— Я и забыла спросить-то, Игнат Сафроныч: ты ведь, однако, в батарее служил?
— В батарее, Игнатьевна, во Второй Забайкальской батарее.
— Это, Игнатьевна, не беда, на сегодняшний день я могу и не быть батарейцем, сойду за полкового, кто ко мне придерется, кому какое дело? Лычки отпорю, а завтра обратно пришью. Ростом мы с покойником были одинаковы, так что все будет в порядке.
— Ну, если так, то бери. Только уж ты, Сафроныч, завтра же и приходи, поработай с недельку, я тебе еще и приплачу, не обижу.
— Приду, Игнатьевна, обязательно приду.
Раздобрившаяся Агафья снабдила Козыря и обувью, и он, не чуя под собой ног от радости, помчался с сапогами и шинелью под мышкой готовиться к выходу на парад.
Поглядеть на празднование пришли и Егор с Алексеем. Парад еще не начинался, хотя казаки были в сборе и, выстроившись в две шеренги, стояли «вольно», разговаривали, курили. С левого фланга к «старикам» пристроились молодые казаки двух старших возрастов, те, что готовились к выходу на службу.
Большинство стоящих в строю — пожилые, побывавшие на войнах, в боях и походах, бородачи. Шинели многих из них украшены крестами и медалями. Дремин и другие урядники, приказные выстроились вместе с рядовыми. Среди желтых полковых маковым цветом рдели красные погоны, лампасы батарейцев.
Правофланговым, как всегда, стоял высокий, могучего телосложения батареец Сафрон Анциферов. Красное, обветренное лицо его до самых глаз заросло русой, курчавой бородой. На широкой выпуклой груди Сафрона красовались два креста и две медали.
Парадом командовал старший урядник Уваров. Удалым казаком прославился он на японской войне, с фронта в родную станицу вернулся полным кавалером — четыре георгиевских креста, три медали и два значка — «за джигитовку» и «рубку» — украшали грудь бравого урядника. Смуглолицый, черноусый, в белых пуховых перчатках, он, поскрипывая новыми сапогами, прохаживался вдоль строя, в ожидании начальства дымил трубкой, переговаривался с казаками.
Напротив строя, на пригорке у школы, — шумная и пестрая толпа парней, девок, баб, ребятишек, а на куче бревен расположились седобородые деды, среди которых затесался и Егор, страстно любивший слушать рассказы стариков.
Глядя на бородатую «молодежь», и у дедов веселеет на душе, в памяти их всплывает далекое боевое прошлое, оживленный говор кипит не переставая, все они, перебивая один другого, вспоминают о былом, делятся впечатлениями сегодняшнего.

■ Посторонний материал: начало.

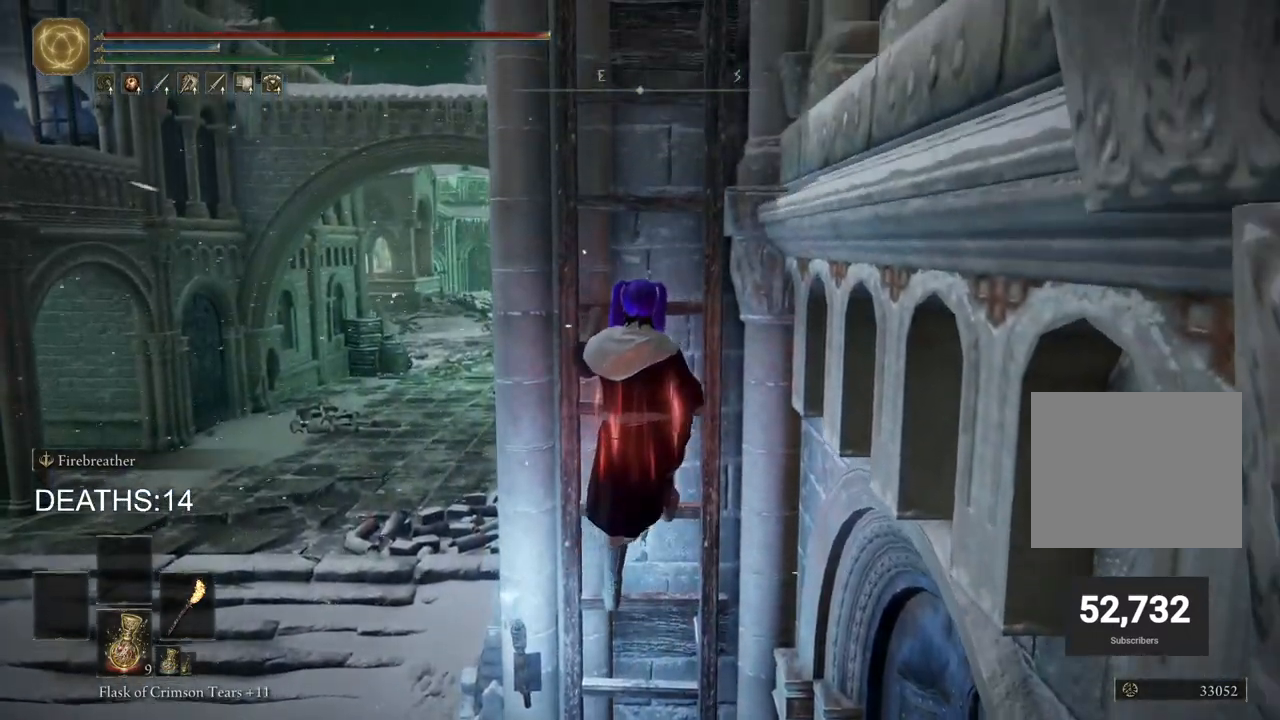
{"buttons": ["CIRCLE"], "left_stick": "up", "right_stick": "center", "events": []}
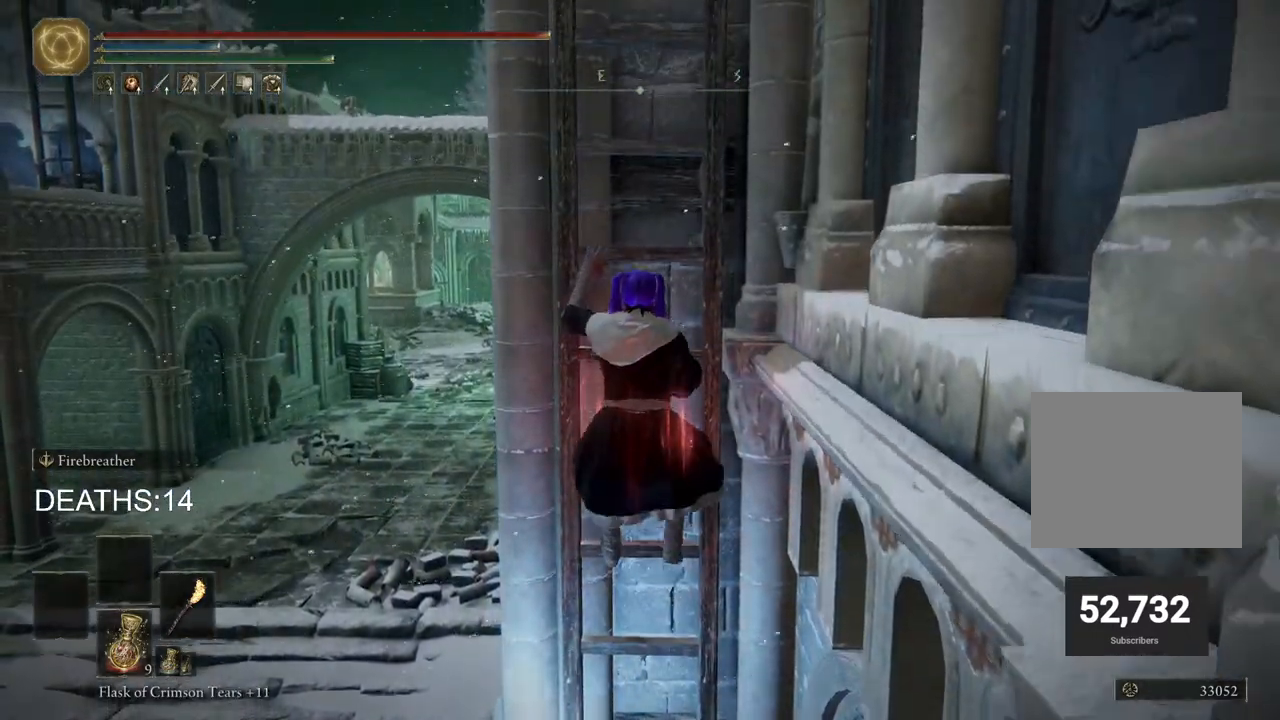
{"buttons": ["CIRCLE"], "left_stick": "up", "right_stick": "center", "events": []}
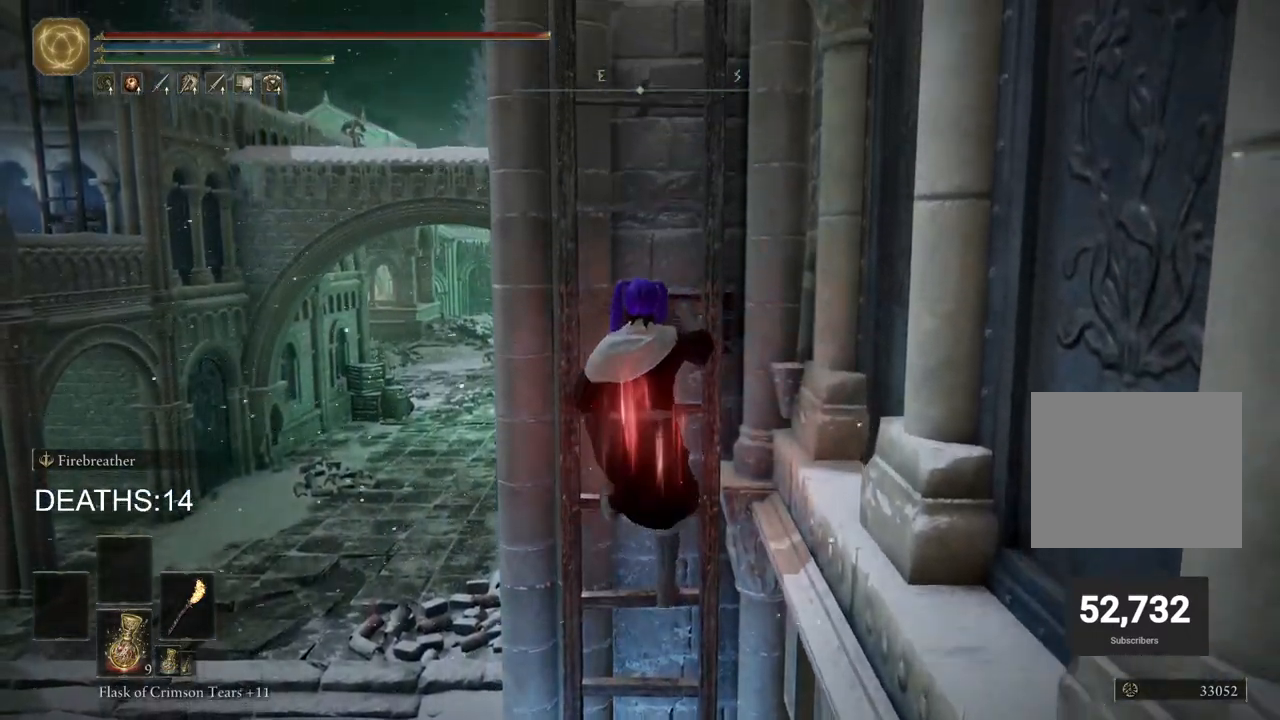
{"buttons": ["CIRCLE"], "left_stick": "up", "right_stick": "center", "events": []}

— Гришка-то Уваров какой герой! Полный бант крестов!
— У них вся родова такая, отец-то его, царство небесное, какой был молодец — первый на всю станицу.
— Эхма-а!.. — сокрушенно вздыхает длиннобородый сгорбленный дед. — Когда-то и мы были такими же.
— Помню, стояла наша сотня в Чиндант-Гродековской станице, а вахмистр у нас, Жарких по фамилии, Дуроевской станицы, ох и собака, будь он проклят! Бывало, выедем на конное занятие…
— Помню, сват, как не помнить!
— Чего же это Игнашка-то Козырь в полковых погонах? Ведь он, однако, батареец?
— Известно чего, свою-то шинель небось пропил, так в чужую и нарядился.
Но вот показался поселковый атаман в сопровождении писаря, почетного судьи и еще нескольких богатых казаков. Кривой на левый глаз атаман по случаю праздника тоже в казачьей шинели, папахе, при шашке и с одинокой бронзовой медалью на груди.
Уваров, выколотив об эфес шашки недокуренную трубку, сунул ее в карман шинели, повернулся к строю.
— Кончай курить! Направо ра-авняйсь! Смирно! — И, выждав, когда атаман со своей «свитой» подошел ближе, скомандовал: — Сотня, смирно! Для встречи справа… слушай — на кра…ул! Ать, два!